What the task requires: Repeat the records exactly, with one exception: no images.

[Extracted page text data]
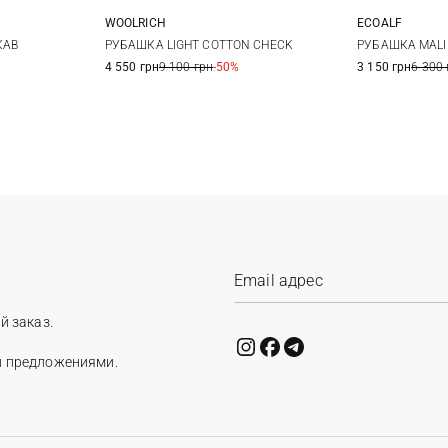
WOOLRICH
ECOALF
XL
XXL
L
M
КАВ
РУБАШКА LIGHT COTTON CHECK
РУБАШКА MALI
4 550 грн
9 100 грн
-50%
3 150 грн
6 300 
й заказ.
и предложениями.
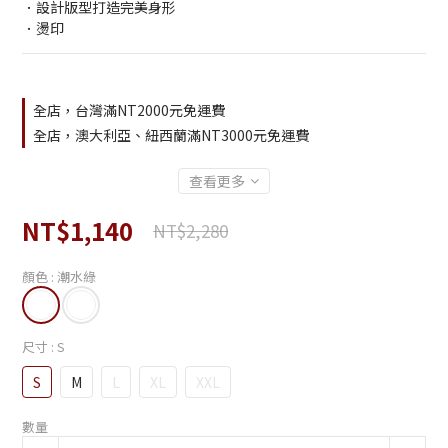
．設計版型打造完美身形
．燙印
全店，台灣滿NT2000元免運費
全店，澳大利亞、紐西蘭滿NT3000元免運費
查看更多
NT$1,140
NT$2,280
顏色
: 潮水綠
尺寸
: S
S
M
L
XL
XXL
數量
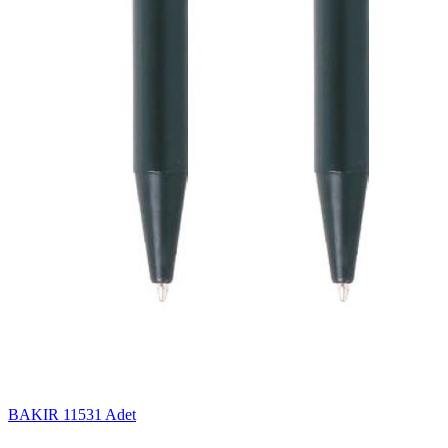
BAKIR
11531 Adet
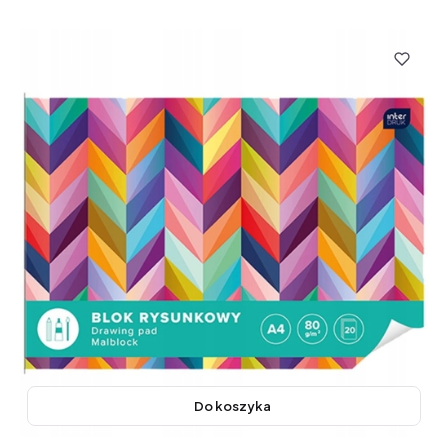
Do koszyka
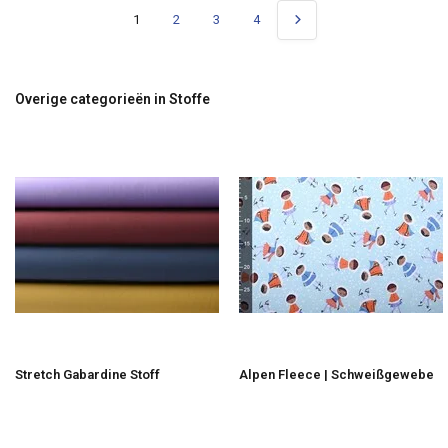
1
2
3
4
Overige categorieën in Stoffe
Stretch Gabardine Stoff
Alpen Fleece | Schweißgewebe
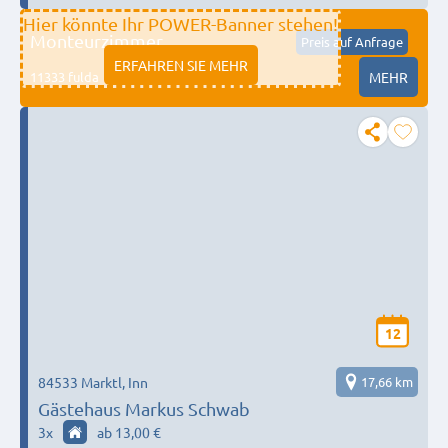
Hier könnte Ihr POWER-Banner stehen!
Monteurzimmer
Preis auf Anfrage
ERFAHREN SIE MEHR
11333 fulda
MEHR
12
84533 Marktl, Inn
17,66 km
Gästehaus Markus Schwab
3
x
ab 13,00 €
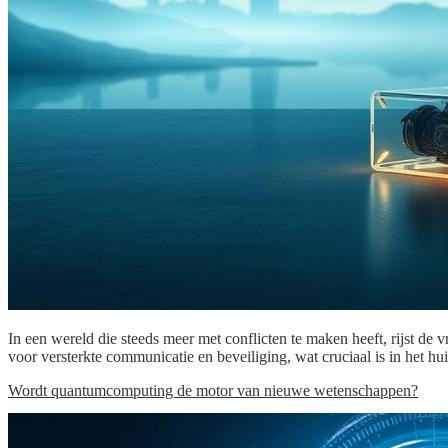
In een wereld die steeds meer met conflicten te maken heeft, rijst d
voor versterkte communicatie en beveiliging, wat cruciaal is in het h
Wordt quantumcomputing de motor van nieuwe wetenschappen?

Output of the task:
WOOLRICH
ECOALF
XL
XXL
L
M
КАВ
РУБАШКА LIGHT COTTON CHECK
РУБАШКА MALI
4 550 грн
9 100 грн
-50%
3 150 грн
6 300 
й заказ.
и предложениями.
．設計版型打造完美身形
．燙印
全店，台灣滿NT2000元免運費
全店，澳大利亞、紐西蘭滿NT3000元免運費
查看更多
NT$1,140
NT$2,280
顏色
: 潮水綠
尺寸
: S
S
M
L
XL
XXL
數量
BAKIR
11531 Adet
Do koszyka
1
2
3
4
Overige categorieën in Stoffe
Stretch Gabardine Stoff
Alpen Fleece | Schweißgewebe
Hier könnte Ihr POWER-Banner stehen!
Monteurzimmer
Preis auf Anfrage
ERFAHREN SIE MEHR
11333 fulda
MEHR
12
84533 Marktl, Inn
17,66 km
Gästehaus Markus Schwab
3
x
ab 13,00 €
In een wereld die steeds meer met conflicten te maken heeft, rijst d
voor versterkte communicatie en beveiliging, wat cruciaal is in het h
Wordt quantumcomputing de motor van nieuwe wetenschappen?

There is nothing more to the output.